Réformes judiciaires, équilibre budgétaire, régulation des marchés, protection sociale et libertés publiques, les parlementaires auront fort à faire au vu de l’agenda chargé.
Prévue initialement le 2 septembre, conformément à l’article 138 de la Constitution et à l’article 5 de la loi organique n°16-12 fixant l’organisation et le fonctionnement de l’Assemblée populaire nationale (APN) et du Conseil de la nation, la session ordinaire 2026-2027 devrait s’ouvrir finalement le mercredi 16 septembre, selon plusieurs sources médiatiques.
Les députés de l’Assemblée populaire nationale auraient reçu des notifications et des messages de la part des présidents de leurs groupes parlementaires, les informant officiellement que l’ouverture de la nouvelle session parlementaire ordinaire 2026-2027 était fixée au 16 septembre. Cette date met ainsi fin aux spéculations et marque le lancement effectif de la nouvelle année parlementaire.
Plusieurs dossiers devraient être au programme de cette 10e législature. Les projets de loi à portée juridique et économique, ainsi que les dossiers liés à la protection sociale et aux services numériques, figurent parmi les principales priorités.
Révision du code pénal
Sur le plan juridique, les nouveaux membres de l’Assemblée auront notamment à examiner l’avant-projet de loi modifiant et complétant l’ordonnance n°66-156 du 8 juin 1966 portant code pénal.
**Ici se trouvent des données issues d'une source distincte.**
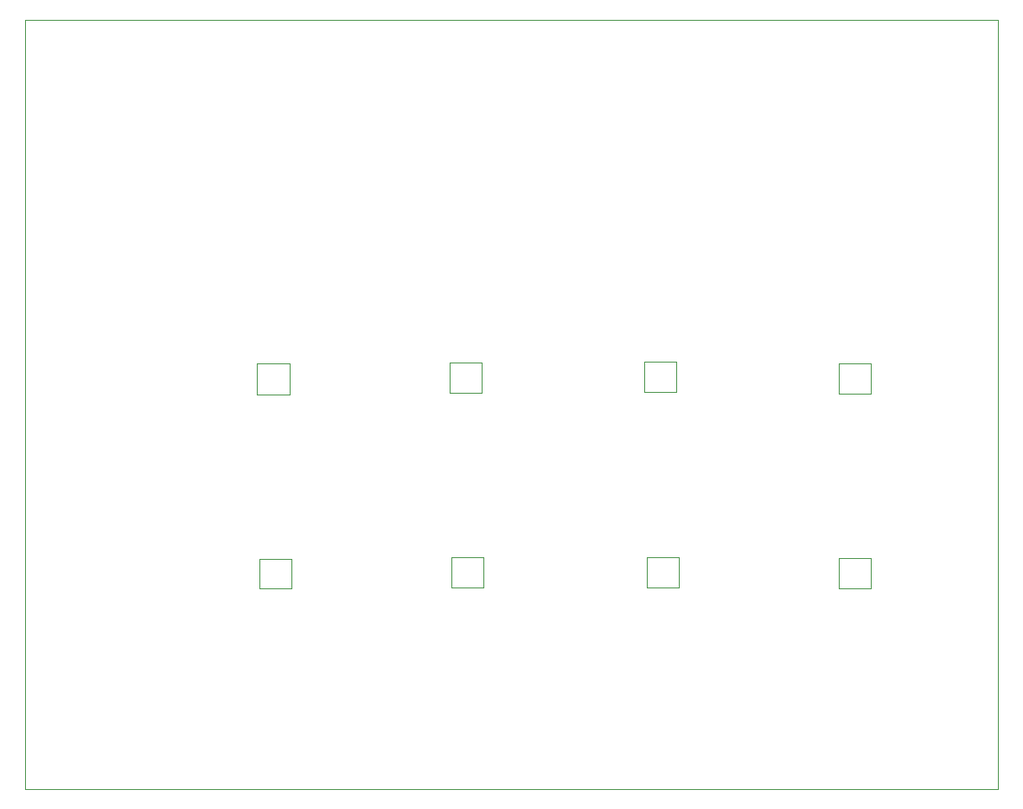
<source format=gbr>
%TF.GenerationSoftware,KiCad,Pcbnew,(6.0.10)*%
%TF.CreationDate,2023-03-05T14:49:45+05:30*%
%TF.ProjectId,keyboardv3,6b657962-6f61-4726-9476-332e6b696361,rev?*%
%TF.SameCoordinates,Original*%
%TF.FileFunction,Profile,NP*%
%FSLAX46Y46*%
G04 Gerber Fmt 4.6, Leading zero omitted, Abs format (unit mm)*
G04 Created by KiCad (PCBNEW (6.0.10)) date 2023-03-05 14:49:45*
%MOMM*%
%LPD*%
G01*
G04 APERTURE LIST*
%TA.AperFunction,Profile*%
%ADD10C,0.100000*%
%TD*%
%TA.AperFunction,Profile*%
%ADD11C,0.120000*%
%TD*%
G04 APERTURE END LIST*
D10*
X29140000Y-25980000D02*
X124450000Y-25980000D01*
X124450000Y-25980000D02*
X124450000Y-101250000D01*
X124450000Y-101250000D02*
X29140000Y-101250000D01*
X29140000Y-101250000D02*
X29140000Y-25980000D01*
D11*
%TO.C,D4*%
X73875712Y-59461432D02*
X70740530Y-59461432D01*
X70740530Y-59461432D02*
X70740530Y-62437511D01*
X70740530Y-62437511D02*
X73875712Y-62437511D01*
X73875712Y-62437511D02*
X73875712Y-59461432D01*
%TO.C,D14*%
X93137852Y-78513581D02*
X90016042Y-78513581D01*
X90016042Y-78513581D02*
X90016042Y-81496257D01*
X90016042Y-81496257D02*
X93137852Y-81496257D01*
X93137852Y-81496257D02*
X93137852Y-78513581D01*
%TO.C,D17*%
X55206548Y-78682675D02*
X52084738Y-78682675D01*
X52084738Y-78682675D02*
X52084738Y-81621872D01*
X52084738Y-81621872D02*
X55206548Y-81621872D01*
X55206548Y-81621872D02*
X55206548Y-78682675D01*
%TO.C,D1*%
X55040244Y-59619432D02*
X51892346Y-59619432D01*
X51892346Y-59619432D02*
X51892346Y-62593413D01*
X51892346Y-62593413D02*
X55040244Y-62593413D01*
X55040244Y-62593413D02*
X55040244Y-59619432D01*
%TO.C,D13*%
X112001548Y-78635854D02*
X108871042Y-78635854D01*
X108871042Y-78635854D02*
X108871042Y-81575051D01*
X108871042Y-81575051D02*
X112001548Y-81575051D01*
X112001548Y-81575051D02*
X112001548Y-78635854D01*
%TO.C,D10*%
X111951548Y-59557190D02*
X108821042Y-59557190D01*
X108821042Y-59557190D02*
X108821042Y-62505083D01*
X108821042Y-62505083D02*
X111951548Y-62505083D01*
X111951548Y-62505083D02*
X111951548Y-59557190D01*
%TO.C,D15*%
X74002852Y-78522398D02*
X70863650Y-78522398D01*
X70863650Y-78522398D02*
X70863650Y-81487683D01*
X70863650Y-81487683D02*
X74002852Y-81487683D01*
X74002852Y-81487683D02*
X74002852Y-78522398D01*
%TO.C,D7*%
X92921548Y-59420480D02*
X89799738Y-59420480D01*
X89799738Y-59420480D02*
X89799738Y-62350981D01*
X89799738Y-62350981D02*
X92921548Y-62350981D01*
X92921548Y-62350981D02*
X92921548Y-59420480D01*
%TD*%
M02*

</source>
Élaboré conformément aux instructions du président de la République, Abdelmadjid Tebboune, ce texte prévoit notamment l’instauration de la peine de mort à l’encontre des auteurs et commanditaires d’incendies volontaires, avec son application effective, ainsi qu’à l’encontre des auteurs d’enlèvements d’enfants et des personnes responsables de sévices à leur encontre. Un projet récemment examiné en Conseil des ministres, lors de la réunion du 6 septembre 2026, avant d’être débattu, hier, lors de la réunion du gouvernement.
Au volet justice et protection sociale, la session devrait également être marquée par des discussions approfondies autour de plusieurs réformes législatives.
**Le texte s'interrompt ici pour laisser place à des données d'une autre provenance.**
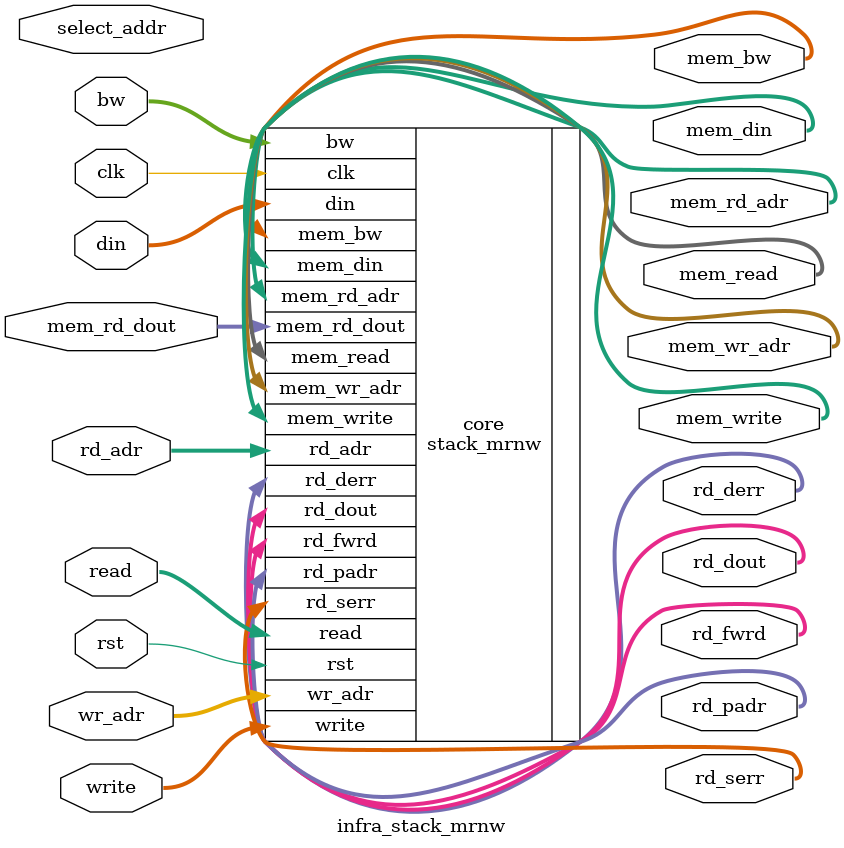
<source format=v>
module infra_stack_mrnw (write, wr_adr, bw, din, read, rd_adr, rd_dout, rd_fwrd, rd_serr, rd_derr, rd_padr,
	                 mem_write, mem_wr_adr, mem_bw, mem_din, mem_read, mem_rd_adr, mem_rd_dout, 
		         clk, rst,
		         select_addr);

  parameter WIDTH = 32;
  parameter ENAPSDO = 1;
  parameter NUMRDPT = 2;
  parameter NUMWRPT = 2;
  parameter NUMADDR = 1024;
  parameter BITADDR = 10;
  parameter NUMWBNK = 4;
  parameter BITWBNK = 2;
  parameter NUMWROW = 256;
  parameter BITWROW = 8;
  parameter BITPADR = 10;
  parameter SRAM_DELAY = 2;
  parameter FLOPCMD = 0;
  parameter FLOPMEM = 0;
  parameter FLOPOUT = 0;
  parameter RSTZERO = 0;

  input [NUMWRPT-1:0] write;
  input [NUMWRPT*BITADDR-1:0] wr_adr;
  input [NUMWRPT*WIDTH-1:0] bw;
  input [NUMWRPT*WIDTH-1:0] din;

  input [NUMRDPT-1:0] read;
  input [NUMRDPT*BITADDR-1:0] rd_adr;
  output [NUMRDPT*WIDTH-1:0] rd_dout;
  output [NUMRDPT-1:0] rd_fwrd;
  output [NUMRDPT-1:0] rd_serr;
  output [NUMRDPT-1:0] rd_derr;
  output [NUMRDPT*BITPADR-1:0] rd_padr;

  output [NUMWRPT*NUMWBNK-1:0] mem_write;
  output [NUMWRPT*NUMWBNK*BITWROW-1:0] mem_wr_adr;
  output [NUMWRPT*NUMWBNK*WIDTH-1:0] mem_bw;
  output [NUMWRPT*NUMWBNK*WIDTH-1:0] mem_din;

  output [NUMRDPT*NUMWBNK-1:0] mem_read;
  output [NUMRDPT*NUMWBNK*BITWROW-1:0] mem_rd_adr;
  input [NUMRDPT*NUMWBNK*WIDTH-1:0] mem_rd_dout;

  input clk;
  input rst;

  input [BITADDR-1:0] select_addr;

  stack_mrnw #(.WIDTH (WIDTH), .ENAPSDO (ENAPSDO), .NUMRDPT (NUMRDPT), .NUMWRPT (NUMWRPT), .NUMADDR (NUMADDR), .BITADDR (BITADDR),
               .NUMWBNK (NUMWBNK), .BITWBNK (BITWBNK), .NUMWROW (NUMWROW), .BITWROW (BITWROW), .BITPADR (BITPADR),
               .SRAM_DELAY (SRAM_DELAY), .FLOPCMD (FLOPCMD), .FLOPMEM (FLOPMEM), .FLOPOUT (FLOPOUT))
    core (.write (write), .wr_adr (wr_adr), .bw (bw), .din (din),
          .read (read), .rd_adr (rd_adr), .rd_dout (rd_dout), .rd_fwrd (rd_fwrd), .rd_serr (rd_serr), .rd_derr (rd_derr), .rd_padr (rd_padr),
          .mem_write (mem_write), .mem_wr_adr (mem_wr_adr), .mem_bw (mem_bw), .mem_din (mem_din),
          .mem_read (mem_read), .mem_rd_adr (mem_rd_adr), .mem_rd_dout (mem_rd_dout),
          .clk (clk), .rst (rst));

`ifdef FORMAL
assume_select_addr_range: assume property (@(posedge clk) disable iff (rst) (select_addr < NUMADDR));
assume_select_addr_stable: assume property (@(posedge clk) disable iff (rst) $stable(select_addr));

ip_top_sva_stack_mrnw #(
     .WIDTH       (WIDTH),
     .NUMRDPT     (NUMRDPT),
     .NUMWRPT     (NUMWRPT),
     .NUMADDR     (NUMADDR),
     .BITADDR     (BITADDR),
     .NUMWBNK     (NUMWBNK),
     .BITWBNK     (BITWBNK),
     .NUMWROW     (NUMWROW),
     .BITWROW     (BITWROW),
     .BITPADR     (BITPADR),
     .SRAM_DELAY  (SRAM_DELAY),
     .FLOPCMD     (FLOPCMD),
     .FLOPMEM     (FLOPMEM),
     .FLOPOUT     (FLOPOUT),
     .RSTZERO     (RSTZERO))
ip_top_sva (.*);

ip_top_sva_2_stack_mrnw #(
     .NUMADDR     (NUMADDR),
     .BITADDR     (BITADDR),
     .NUMRDPT     (NUMRDPT),
     .NUMWRPT     (NUMWRPT),
     .NUMWBNK     (NUMWBNK),
     .BITWBNK     (BITWBNK),
     .NUMWROW     (NUMWROW),
     .BITWROW     (BITWROW))
ip_top_sva_2 (.*);

`elsif SIM_SVA

genvar sva_int;
// generate for (sva_int=0; sva_int<WIDTH; sva_int=sva_int+1) begin
generate for (sva_int=0; sva_int<1; sva_int=sva_int+1) begin: sva_loop
  wire [BITADDR-1:0] help_addr = sva_int;
ip_top_sva_stack_mrnw #(
     .WIDTH       (WIDTH),
     .NUMRDPT     (NUMRDPT),
     .NUMWRPT     (NUMWRPT),
     .NUMADDR     (NUMADDR),
     .BITADDR     (BITADDR),
     .NUMWBNK     (NUMWBNK),
     .BITWBNK     (BITWBNK),
     .BITPADR     (BITPADR),
     .NUMWROW     (NUMWROW),
     .BITWROW     (BITWROW),
     .SRAM_DELAY  (SRAM_DELAY),
     .FLOPCMD     (FLOPCMD),
     .FLOPMEM     (FLOPMEM),
     .FLOPOUT     (FLOPOUT),
     .RSTZERO     (RSTZERO))
ip_top_sva (.select_addr(help_addr), .*);
end
endgenerate

ip_top_sva_2_stack_mrnw #(
     .NUMADDR     (NUMADDR),
     .BITADDR     (BITADDR),
     .NUMRDPT     (NUMRDPT),
     .NUMWRPT     (NUMWRPT),
     .NUMWBNK     (NUMWBNK),
     .BITWBNK     (BITWBNK),
     .NUMWROW     (NUMWROW),
     .BITWROW     (BITWROW))
ip_top_sva_2 (.*);

`endif

endmodule

</source>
Les dossiers économiques et financiers au premier plan
La nouvelle session parlementaire revêt ainsi une importance particulière au regard de la nature des dossiers inscrits à son agenda législatif. Les questions financières et économiques destinées à soutenir le développement durable figurent notamment parmi les priorités.
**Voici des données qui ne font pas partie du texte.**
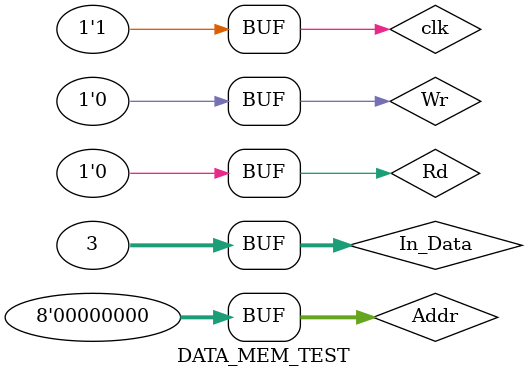
<source format=v>
`timescale 1ns / 1ps


module DATA_MEM_TEST;

	// Inputs
	reg [7:0] Addr;
	reg [31:0] In_Data;
	reg clk;
	reg Wr;
	reg Rd;

	// Outputs
	wire [31:0] Out_Data;
	wire [31:0] douta_wire;

	// Instantiate the Unit Under Test (UUT)
	DATA_MEM uut (
		.Addr(Addr), 
		.In_Data(In_Data), 
		.clk(clk), 
		.Wr(Wr), 
		.Rd(Rd), 
		.Out_Data(Out_Data), 
		.douta_wire(douta_wire)
	);

	initial begin
		// Initialize Inputs
		Addr = 0;
		In_Data = 0;
		clk = 0;
		Wr = 0;
		Rd = 0;

		// Wait 100 ns for global reset to finish
		#100;
      
		clk = ~clk; //pos
		#10 In_Data = 3;
		#10 clk = ~clk; //neg
		// Add stimulus here
		Wr = 1;
		#10 clk = ~clk; //pos
		#10 clk = ~clk;//neg
		#10 Wr = 0;
		#10 Rd = 1;
		clk = ~clk;//pos
		#10 clk = ~clk;
		#10 clk = ~clk;
		#10 Rd = 0;
		#10 clk = ~clk;
		#10 clk = ~clk;

	end
      
endmodule


</source>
Les députés seront ainsi appelés à examiner le projet de loi de finances pour 2027, ainsi qu’à évaluer l’exécution budgétaire des exercices précédents à travers le projet de loi portant règlement budgétaire pour l’année 2024.
Il est également prévu d’actualiser le cadre juridique régissant les activités commerciales à travers la présentation de l’avant-projet de loi relatif à l’approvisionnement et à la régulation du marché national.
Actuellement en cours d’enrichissement, ce texte vise notamment à identifier avec précision les sources de données et à garantir leur fiabilité afin d’assurer un meilleur suivi du circuit des produits de large consommation.
Un prélude à la mise en œuvre de la nouvelle loi et à son entrée en vigueur, dans le but de garantir la stabilité des marchés, actuellement en cours de réorganisation à travers plusieurs amendements complémentaires, notamment à la loi relative aux conditions d’exercice des activités commerciales, récemment finalisée.
Protection sociale et réforme de la justice
Les parlementaires devront également examiner le projet de loi relatif aux procédures civiles et administratives, ainsi que la révision des textes régissant les contentieux en matière de sécurité sociale dans l’objectif de renforcer la protection sociale des citoyens et d’améliorer les mécanismes de règlement des litiges.
Ce processus législatif sera complété par un volet consacré aux réformes politiques et institutionnelles, avec notamment l’élaboration de la loi organique relative aux associations et la définition des conditions et modalités d’exercice de la liberté de réunion et de manifestation pacifique. Il est également prévu d’examiner le Schéma national d’aménagement du territoire.
Autant de dossiers qui s’inscrivent dans un nouveau contexte de travail législatif visant à parachever l’édification des institutions de l’État et à consolider l’État de droit.
Face à l’ampleur des textes à examiner, les parlementaires des deux chambres devront traduire les nouvelles dispositions en actions concrètes au service des citoyens et de l’économie nationale. Au-delà de l’adoption des lois, l’enjeu résidera également dans l’efficacité du contrôle parlementaire et le suivi de leur mise en œuvre sur le terrain. Cette session constitue ainsi une étape importante pour la 10e législature, très attendue sur le plan de l’efficacité du travail parlementaire et du contrôle de l’action gouvernementale.